Danny had been walking for a couple of minutes when he spotted an opportunity. Up ahead, a young man was leaving a bar. There were two things that made Danny notice him. The first was the set of car keys in his hands. The second thing was his gait. He was having a little difficulty walking in a straight line. He’d been drinking. Danny felt a moment of gratitude that alcohol was not frowned upon in Jordan to the same extent as in some other Muslim countries. He locked on to him like a guided missile. He was the perfect target: a driver, easy to overcome and unlikely to go to the police, at least until he’d sobered up. By which time Danny and the others would be in a stealth chopper out of here.
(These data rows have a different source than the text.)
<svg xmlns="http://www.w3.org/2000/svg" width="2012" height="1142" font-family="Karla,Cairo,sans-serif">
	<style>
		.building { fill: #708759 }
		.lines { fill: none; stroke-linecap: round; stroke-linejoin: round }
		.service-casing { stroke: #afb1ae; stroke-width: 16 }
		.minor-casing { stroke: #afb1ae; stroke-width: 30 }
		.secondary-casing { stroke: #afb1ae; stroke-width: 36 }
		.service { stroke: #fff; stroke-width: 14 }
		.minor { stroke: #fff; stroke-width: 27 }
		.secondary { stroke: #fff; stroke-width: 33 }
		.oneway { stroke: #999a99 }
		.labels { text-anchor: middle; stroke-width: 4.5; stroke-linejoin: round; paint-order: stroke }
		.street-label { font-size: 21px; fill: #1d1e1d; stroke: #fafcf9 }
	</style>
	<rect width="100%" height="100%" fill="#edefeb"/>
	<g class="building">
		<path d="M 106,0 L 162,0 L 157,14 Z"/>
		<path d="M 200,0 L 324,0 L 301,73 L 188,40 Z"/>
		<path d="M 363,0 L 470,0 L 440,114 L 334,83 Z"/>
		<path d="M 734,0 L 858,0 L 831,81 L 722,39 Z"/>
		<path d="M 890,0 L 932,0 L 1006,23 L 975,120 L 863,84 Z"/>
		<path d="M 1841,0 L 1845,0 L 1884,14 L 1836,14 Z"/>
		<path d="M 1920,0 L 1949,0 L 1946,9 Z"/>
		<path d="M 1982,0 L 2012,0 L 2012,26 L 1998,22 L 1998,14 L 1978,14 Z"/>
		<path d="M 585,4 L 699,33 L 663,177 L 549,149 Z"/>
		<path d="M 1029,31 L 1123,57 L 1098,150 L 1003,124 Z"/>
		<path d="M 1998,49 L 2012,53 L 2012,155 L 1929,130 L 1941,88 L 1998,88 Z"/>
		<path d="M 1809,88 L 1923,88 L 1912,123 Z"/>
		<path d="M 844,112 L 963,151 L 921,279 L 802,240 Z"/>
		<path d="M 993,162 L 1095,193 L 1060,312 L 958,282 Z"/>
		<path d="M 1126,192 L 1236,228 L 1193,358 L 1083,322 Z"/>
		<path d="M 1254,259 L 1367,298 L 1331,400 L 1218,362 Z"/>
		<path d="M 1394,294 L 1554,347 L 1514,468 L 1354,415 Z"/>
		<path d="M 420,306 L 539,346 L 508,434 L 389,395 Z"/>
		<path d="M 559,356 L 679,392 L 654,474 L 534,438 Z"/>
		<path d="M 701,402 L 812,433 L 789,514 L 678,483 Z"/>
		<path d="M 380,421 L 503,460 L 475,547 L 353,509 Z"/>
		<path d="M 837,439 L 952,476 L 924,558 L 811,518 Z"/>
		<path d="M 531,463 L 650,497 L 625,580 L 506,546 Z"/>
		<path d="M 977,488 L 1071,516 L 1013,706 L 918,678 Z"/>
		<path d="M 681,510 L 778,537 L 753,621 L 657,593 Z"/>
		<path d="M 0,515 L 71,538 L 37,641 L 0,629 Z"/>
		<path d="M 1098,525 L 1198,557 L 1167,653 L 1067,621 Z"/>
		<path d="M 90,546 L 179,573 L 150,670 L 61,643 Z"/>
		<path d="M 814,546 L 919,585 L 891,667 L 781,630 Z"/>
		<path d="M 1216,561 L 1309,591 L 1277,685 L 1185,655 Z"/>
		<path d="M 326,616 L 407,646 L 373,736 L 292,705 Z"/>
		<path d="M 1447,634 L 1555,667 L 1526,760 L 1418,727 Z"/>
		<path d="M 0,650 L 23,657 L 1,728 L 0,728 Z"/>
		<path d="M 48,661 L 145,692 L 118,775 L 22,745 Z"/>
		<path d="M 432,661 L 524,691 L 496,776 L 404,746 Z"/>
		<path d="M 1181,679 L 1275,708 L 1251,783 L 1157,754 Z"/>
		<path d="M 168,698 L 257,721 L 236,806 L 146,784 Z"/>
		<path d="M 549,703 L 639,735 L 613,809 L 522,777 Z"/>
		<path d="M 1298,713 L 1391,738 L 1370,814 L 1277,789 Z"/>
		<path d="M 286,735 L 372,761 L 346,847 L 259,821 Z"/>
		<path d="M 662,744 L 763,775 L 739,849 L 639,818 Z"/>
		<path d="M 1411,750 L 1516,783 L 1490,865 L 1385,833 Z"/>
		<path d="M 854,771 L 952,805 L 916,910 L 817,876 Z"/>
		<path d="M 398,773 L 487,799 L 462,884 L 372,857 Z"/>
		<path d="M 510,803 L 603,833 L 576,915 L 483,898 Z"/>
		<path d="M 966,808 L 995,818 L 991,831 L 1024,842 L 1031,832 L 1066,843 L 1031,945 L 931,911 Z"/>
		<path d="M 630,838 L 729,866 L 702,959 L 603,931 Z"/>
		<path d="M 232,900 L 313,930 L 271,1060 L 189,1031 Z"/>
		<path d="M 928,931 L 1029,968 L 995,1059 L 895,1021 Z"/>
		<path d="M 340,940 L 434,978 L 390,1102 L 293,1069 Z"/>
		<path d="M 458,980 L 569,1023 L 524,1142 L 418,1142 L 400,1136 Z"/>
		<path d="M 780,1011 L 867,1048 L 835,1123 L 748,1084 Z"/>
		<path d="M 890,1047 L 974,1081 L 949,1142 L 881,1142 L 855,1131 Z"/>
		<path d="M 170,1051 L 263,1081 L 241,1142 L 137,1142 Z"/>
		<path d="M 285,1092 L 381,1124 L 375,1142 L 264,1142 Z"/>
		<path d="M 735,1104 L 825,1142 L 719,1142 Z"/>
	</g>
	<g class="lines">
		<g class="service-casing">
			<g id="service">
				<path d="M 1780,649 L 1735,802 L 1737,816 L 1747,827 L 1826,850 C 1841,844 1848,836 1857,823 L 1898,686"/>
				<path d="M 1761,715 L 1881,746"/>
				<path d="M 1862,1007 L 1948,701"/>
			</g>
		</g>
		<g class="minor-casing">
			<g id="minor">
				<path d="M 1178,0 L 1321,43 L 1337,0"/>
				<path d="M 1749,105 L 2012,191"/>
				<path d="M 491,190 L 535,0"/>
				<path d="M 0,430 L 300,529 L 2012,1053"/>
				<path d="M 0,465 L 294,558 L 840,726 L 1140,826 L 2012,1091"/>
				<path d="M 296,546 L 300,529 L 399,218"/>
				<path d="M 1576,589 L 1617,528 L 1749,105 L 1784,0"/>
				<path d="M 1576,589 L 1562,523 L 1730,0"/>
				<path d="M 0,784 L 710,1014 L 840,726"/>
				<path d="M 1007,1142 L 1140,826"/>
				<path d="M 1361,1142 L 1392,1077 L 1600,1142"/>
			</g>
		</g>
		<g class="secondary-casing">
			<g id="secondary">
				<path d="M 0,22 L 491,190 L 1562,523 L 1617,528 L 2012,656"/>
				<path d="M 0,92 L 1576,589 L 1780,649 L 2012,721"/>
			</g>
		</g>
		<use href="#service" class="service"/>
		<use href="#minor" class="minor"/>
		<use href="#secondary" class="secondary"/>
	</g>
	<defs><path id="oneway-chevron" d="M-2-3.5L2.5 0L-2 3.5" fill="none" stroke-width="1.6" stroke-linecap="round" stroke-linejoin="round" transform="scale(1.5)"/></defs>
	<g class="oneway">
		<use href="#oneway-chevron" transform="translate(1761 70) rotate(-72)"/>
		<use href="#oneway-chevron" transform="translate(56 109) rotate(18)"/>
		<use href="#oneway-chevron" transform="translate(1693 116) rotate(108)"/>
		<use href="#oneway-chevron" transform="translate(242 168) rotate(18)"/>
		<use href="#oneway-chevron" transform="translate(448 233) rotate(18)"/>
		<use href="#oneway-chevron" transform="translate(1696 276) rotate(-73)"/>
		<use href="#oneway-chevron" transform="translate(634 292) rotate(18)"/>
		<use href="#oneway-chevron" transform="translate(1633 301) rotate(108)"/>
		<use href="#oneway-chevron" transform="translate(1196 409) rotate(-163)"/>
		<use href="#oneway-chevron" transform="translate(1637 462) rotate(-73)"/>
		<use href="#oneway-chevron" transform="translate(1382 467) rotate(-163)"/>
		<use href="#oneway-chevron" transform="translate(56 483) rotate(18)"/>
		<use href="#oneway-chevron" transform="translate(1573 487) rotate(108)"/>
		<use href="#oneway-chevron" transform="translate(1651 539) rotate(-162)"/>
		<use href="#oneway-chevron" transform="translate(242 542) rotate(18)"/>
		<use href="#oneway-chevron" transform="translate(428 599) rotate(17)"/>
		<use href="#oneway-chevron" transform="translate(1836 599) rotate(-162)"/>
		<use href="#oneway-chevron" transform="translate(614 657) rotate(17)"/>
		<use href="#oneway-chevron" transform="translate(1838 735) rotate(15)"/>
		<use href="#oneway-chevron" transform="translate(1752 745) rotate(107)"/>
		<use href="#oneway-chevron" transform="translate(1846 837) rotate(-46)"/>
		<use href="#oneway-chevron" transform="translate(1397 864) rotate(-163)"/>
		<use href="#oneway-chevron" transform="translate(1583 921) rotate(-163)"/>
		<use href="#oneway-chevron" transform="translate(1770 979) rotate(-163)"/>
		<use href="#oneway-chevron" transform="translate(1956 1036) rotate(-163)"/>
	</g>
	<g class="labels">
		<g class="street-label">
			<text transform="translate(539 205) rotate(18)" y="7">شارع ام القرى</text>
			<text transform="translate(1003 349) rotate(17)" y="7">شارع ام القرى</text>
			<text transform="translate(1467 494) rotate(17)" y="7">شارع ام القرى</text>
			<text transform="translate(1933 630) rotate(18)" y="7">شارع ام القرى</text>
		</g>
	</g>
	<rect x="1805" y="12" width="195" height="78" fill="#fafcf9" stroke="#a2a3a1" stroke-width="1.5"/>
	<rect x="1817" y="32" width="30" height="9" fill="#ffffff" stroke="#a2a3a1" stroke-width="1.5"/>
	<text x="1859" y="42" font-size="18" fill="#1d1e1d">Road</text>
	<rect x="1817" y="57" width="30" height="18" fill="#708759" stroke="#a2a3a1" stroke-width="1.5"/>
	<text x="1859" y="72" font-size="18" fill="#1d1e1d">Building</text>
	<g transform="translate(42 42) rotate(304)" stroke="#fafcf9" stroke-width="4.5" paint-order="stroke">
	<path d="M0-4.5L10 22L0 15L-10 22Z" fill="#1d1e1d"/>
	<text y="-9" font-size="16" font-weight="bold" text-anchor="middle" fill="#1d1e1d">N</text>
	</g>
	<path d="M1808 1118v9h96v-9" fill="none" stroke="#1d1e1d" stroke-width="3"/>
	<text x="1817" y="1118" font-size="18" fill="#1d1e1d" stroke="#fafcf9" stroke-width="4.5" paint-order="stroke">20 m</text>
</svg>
He had to slow his pace to keep an unremarkable distance from his target, who was still weaving erratically as he walked. When the guy turned into a side street, Danny loitered for a few seconds at the corner. He watched his target stop to take a piss against a closed-up shop before continuing along the street and stopping by a parked vehicle. Danny couldn’t see what type of car it was at first, because his view was blocked by another vehicle parked in front of it. He upped his pace, striding over the stream of urine that trickled down into the gutter. He checked once to see that Bethany and the General had appeared at the street corner and were waiting there for a moment, just as he had. The guy was fumbling with his keys and seemed completely unaware of Danny as he approached. Danny could smell the booze on him from a good three metres away. He instinctively sized the guy up. He was five inches shorter than Danny, for a start. He was wearing Western clothes. The loose material of his badly fitting leather jacket told Danny that he had a light frame, was unlikely to be strong. Danny bore the guy no ill will. He just happened to be in the wrong place at the wrong time. He didn’t want to hurt him, but he did need to put him out of action for a while.